Pour être efficace dans la lutte contre les ISS, comme cela a été rappelé dans le rapport que les Prs Serge Hercberg et Arnaud Basdevant vous ont remis le 28 janvier 2014, il faut associer des mesures vers la population générale visant à améliorer l’offre alimentaire et l’offre d’activités physiques, à des mesures plus ciblées vers les populations défavorisées ou les populations à risques comme les patients obèses.

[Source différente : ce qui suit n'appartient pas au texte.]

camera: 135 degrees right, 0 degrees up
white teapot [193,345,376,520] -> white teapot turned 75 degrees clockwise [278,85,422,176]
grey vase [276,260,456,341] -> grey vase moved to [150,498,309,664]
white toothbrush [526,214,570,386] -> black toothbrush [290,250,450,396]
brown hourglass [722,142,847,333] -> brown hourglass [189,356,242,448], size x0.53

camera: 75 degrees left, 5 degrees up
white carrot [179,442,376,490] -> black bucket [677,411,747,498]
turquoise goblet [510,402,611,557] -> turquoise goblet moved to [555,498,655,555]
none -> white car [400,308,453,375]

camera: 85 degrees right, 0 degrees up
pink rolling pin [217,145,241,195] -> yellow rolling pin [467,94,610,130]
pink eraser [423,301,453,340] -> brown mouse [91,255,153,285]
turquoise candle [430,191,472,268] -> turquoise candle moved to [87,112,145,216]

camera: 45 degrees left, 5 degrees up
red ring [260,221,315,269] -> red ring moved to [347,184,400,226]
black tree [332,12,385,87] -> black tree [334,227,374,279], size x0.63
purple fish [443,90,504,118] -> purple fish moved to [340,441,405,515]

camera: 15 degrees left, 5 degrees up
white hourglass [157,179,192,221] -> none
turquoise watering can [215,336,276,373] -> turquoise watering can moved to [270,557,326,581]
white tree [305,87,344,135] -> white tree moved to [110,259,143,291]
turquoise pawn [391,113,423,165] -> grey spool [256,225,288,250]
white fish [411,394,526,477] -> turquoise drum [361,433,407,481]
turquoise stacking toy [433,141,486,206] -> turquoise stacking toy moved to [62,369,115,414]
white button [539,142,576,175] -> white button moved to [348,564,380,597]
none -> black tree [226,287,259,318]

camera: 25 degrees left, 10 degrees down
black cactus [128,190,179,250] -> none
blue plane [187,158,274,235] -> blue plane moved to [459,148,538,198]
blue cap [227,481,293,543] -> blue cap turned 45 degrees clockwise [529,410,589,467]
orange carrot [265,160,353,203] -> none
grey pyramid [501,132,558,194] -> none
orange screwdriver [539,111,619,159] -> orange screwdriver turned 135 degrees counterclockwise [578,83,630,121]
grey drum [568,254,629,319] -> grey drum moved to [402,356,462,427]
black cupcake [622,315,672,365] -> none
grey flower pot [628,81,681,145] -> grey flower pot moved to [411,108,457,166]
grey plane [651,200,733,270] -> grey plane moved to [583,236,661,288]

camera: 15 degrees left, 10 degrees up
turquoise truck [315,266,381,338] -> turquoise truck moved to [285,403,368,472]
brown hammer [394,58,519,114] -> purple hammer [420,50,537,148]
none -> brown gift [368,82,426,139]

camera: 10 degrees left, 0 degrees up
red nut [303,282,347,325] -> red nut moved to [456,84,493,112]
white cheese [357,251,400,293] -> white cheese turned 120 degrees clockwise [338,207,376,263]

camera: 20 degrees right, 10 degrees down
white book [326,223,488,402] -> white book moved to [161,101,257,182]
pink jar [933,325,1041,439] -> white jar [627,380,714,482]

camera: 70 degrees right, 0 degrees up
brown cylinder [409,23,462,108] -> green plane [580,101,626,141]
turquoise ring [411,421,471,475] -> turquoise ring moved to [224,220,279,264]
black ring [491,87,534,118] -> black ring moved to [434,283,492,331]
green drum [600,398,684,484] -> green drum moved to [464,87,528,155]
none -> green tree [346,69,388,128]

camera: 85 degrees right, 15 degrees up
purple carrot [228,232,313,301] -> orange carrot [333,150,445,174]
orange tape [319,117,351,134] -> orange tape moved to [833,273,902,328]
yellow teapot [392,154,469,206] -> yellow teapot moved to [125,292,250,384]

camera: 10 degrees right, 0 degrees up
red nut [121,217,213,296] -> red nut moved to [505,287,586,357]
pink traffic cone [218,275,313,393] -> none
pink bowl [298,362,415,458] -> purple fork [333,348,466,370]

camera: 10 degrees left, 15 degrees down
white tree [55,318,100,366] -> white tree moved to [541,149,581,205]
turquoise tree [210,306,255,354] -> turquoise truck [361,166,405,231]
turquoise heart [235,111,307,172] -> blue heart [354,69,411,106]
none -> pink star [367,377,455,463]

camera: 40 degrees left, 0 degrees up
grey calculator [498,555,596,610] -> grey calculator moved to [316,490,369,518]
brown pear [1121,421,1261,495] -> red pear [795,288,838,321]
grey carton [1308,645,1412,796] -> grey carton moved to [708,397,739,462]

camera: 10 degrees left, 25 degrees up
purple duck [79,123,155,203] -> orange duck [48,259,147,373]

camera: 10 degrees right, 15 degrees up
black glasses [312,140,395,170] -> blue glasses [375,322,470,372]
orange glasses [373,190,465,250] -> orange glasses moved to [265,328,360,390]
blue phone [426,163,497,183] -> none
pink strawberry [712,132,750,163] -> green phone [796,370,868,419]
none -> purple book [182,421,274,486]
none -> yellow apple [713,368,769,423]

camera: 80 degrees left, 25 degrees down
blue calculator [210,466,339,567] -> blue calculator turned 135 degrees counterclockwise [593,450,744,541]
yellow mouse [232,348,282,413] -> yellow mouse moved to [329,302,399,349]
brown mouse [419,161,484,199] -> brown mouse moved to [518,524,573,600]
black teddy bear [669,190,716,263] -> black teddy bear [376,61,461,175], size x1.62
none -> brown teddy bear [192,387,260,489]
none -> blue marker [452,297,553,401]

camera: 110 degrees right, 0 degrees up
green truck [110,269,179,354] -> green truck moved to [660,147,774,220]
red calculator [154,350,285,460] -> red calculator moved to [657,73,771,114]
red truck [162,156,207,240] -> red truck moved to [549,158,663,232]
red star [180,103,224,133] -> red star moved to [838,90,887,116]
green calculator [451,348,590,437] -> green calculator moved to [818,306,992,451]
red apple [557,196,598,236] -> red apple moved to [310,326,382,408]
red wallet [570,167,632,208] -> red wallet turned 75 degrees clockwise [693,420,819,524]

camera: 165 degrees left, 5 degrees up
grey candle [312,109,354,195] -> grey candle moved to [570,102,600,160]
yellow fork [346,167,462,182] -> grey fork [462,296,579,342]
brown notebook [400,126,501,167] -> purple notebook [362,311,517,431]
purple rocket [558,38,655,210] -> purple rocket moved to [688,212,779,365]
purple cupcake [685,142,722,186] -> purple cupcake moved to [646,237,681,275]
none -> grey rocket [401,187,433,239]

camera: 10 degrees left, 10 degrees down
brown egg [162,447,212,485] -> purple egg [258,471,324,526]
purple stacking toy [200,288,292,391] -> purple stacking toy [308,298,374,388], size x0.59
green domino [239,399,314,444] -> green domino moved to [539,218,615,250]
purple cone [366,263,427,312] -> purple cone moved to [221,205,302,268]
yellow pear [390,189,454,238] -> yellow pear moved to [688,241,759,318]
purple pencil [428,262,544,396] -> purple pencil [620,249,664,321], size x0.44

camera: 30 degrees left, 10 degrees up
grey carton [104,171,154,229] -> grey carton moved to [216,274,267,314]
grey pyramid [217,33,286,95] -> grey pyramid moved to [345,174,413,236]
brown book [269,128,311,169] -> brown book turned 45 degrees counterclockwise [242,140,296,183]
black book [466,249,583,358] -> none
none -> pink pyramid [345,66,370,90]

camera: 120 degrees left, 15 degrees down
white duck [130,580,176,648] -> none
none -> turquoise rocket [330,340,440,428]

Elle concerne aussi la prise en charge de ces patients. 40 % des patients cancéreux sont dénutris, et chez ces patients la perte de poids est associée à une morbidité propre, à la non-atteinte des objectifs thérapeutiques et par là même à une augmentation de la mortalité. Cet autre versant de la nutrition (la nutrition comme soin de support) n’est absolument pas abordé, ni dans ses objectifs ni dans ses moyens
Donner un nouvel élan à la politique nutritionnelle
C’est le sens des propositions que les Prs Hercberg et Basdevant vous ont faites. Parmi les mesures proposées :
- certaines concernent l’industrie agroalimentaire notamment l’information du consommateur sur la qualité nutritionnelle des aliments et la régulation de la publicité7. Elles doivent être discutées en termes d’application avec les acteurs concernés et les associations de consommateurs. Ces propositions s’inscrivent dans une collaboration avec les opérateurs économiques que nous jugeons indispensable, pour améliorer la qualité nutritionnelle des aliments et leur accessibilité pour tous, et valoriser les efforts de ceux qui s’engagent dans une stratégie d’amélioration nutritionnelle de leurs produits ;
- d’autres visent à améliorer l’environnement : installations de fontaines d’eau dans les écoles, promotions des jardins communautaires, amélioration de l’offre en matière d’activité physique, modification du regard de notre société sur l’image corporelle, etc. ;
- un dernier ensemble de mesures, regroupées dans la seconde partie du rapport vise à améliorer le parcours de soins dans le domaine de la nutrition et notamment à faciliter l’accès au soin nutritionnel pour les populations défavorisées.
Madame la Ministre, pour faire face aux grands enjeux de santé publique liés à la nutrition et lutter efficacement contre les ISS, bataille dans laquelle vous vous êtes engagée, il est nécessaire que soient inscrites dans la Stratégie Nationale de Santé des mesures de prévention de grande envergure qui prennent en compte les multiples déterminants de la santé conformément aux résolutions de l’Assemblée mondiale de la Santé et de son Plan d’action mondial de lutte contre les maladies non transmissibles 2013-2020. Ce plan comprend un ensemble de mesures pour promouvoir une alimentation saine et l’exercice physique et atteindre les 9 cibles mondiales volontaires pour les maladies non transmissibles, notamment celles concernant l’alimentation et l’exercice physique qui doivent être réalisées d’ici 2025 (résolution WHA66.10).
Vous pouvez compter sur notre soutien actif pour vous accompagner dans la construction de la SNS afin de redonner un nouvel élan à la politique nutritionnelle de santé publique.
Veuillez croire, Madame la Ministre, à l’expression de toute notre considération.